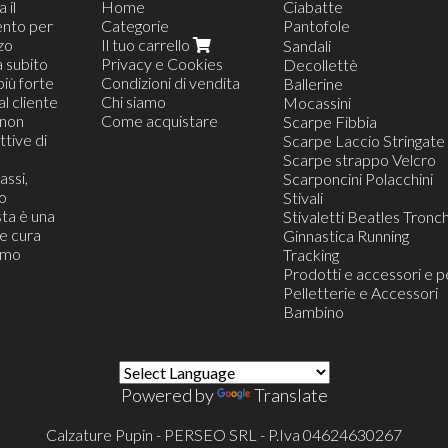
 il
Home
Ciabatte
ento per
Categorie
Pantofole
zzo
Il tuo carrello
Pantofola Moppina
Sandali
a subito
Privacy e Cookies
Pantofola da Casa
Decollettè
più forte
Condizioni di vendita
Pantofola Confort
Ballerine
al cliente
Chi siamo
Pantofola Blister Appes
Mocassini
(non
Come acquistare
Scarpe Fibbia
tive di
Scarpe Laccio Stringate
Scarpe strappo Velcro
assi,
Scarponcini Polacchini
o
Stivali
ta è una
Stivaletti Beatles Tronch
he cura
Ginnastica Running
iamo
Tracking
Prodotti e accessori e p
Pelletterie e Accessori
Bambino
Powered by
Translate
Calzature Pupin - PERSEO SRL - P.Iva 04624630267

▶ PROBLEM REQUIREMENTS
Arrange the text from the start of the material through the line that contains "Stivaletti Beatles Tronch", including that line, as a JSON list of strings with one string per line. Leave out blank lines and the pictures.

▶ RESULT OF THIS EXERCISE
[
  " il",
  "Home",
  "Ciabatte",
  "ento per",
  "Categorie",
  "Pantofole",
  "zzo",
  "Il tuo carrello",
  "Pantofola Moppina",
  "Sandali",
  "a subito",
  "Privacy e Cookies",
  "Pantofola da Casa",
  "Decollettè",
  "più forte",
  "Condizioni di vendita",
  "Pantofola Confort",
  "Ballerine",
  "al cliente",
  "Chi siamo",
  "Pantofola Blister Appes",
  "Mocassini",
  "(non",
  "Come acquistare",
  "Scarpe Fibbia",
  "tive di",
  "Scarpe Laccio Stringate",
  "Scarpe strappo Velcro",
  "assi,",
  "Scarponcini Polacchini",
  "o",
  "Stivali",
  "ta è una",
  "Stivaletti Beatles Tronch"
]